Page-level text extractions
---

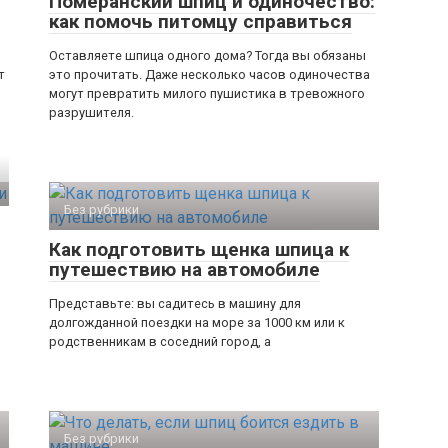
Померанский шпиц и одиночество:
как помочь питомцу справиться
Оставляете шпица одного дома? Тогда вы обязаны
т
это прочитать. Даже несколько часов одиночества
могут превратить милого пушистика в тревожного
разрушителя.
Без рубрики
Как подготовить щенка шпица к
путешествию на автомобиле
Представьте: вы садитесь в машину для
долгожданной поездки на море за 1000 км или к
родственникам в соседний город, а
Без рубрики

---

◆ **What this task involves**: Only the lines from the one holding "разрушителя." through the final line of the entries, both included, should be given again, word for word.

◆ **Answer box**:
разрушителя.
Без рубрики
Как подготовить щенка шпица к
путешествию на автомобиле
Представьте: вы садитесь в машину для
долгожданной поездки на море за 1000 км или к
родственникам в соседний город, а
Без рубрики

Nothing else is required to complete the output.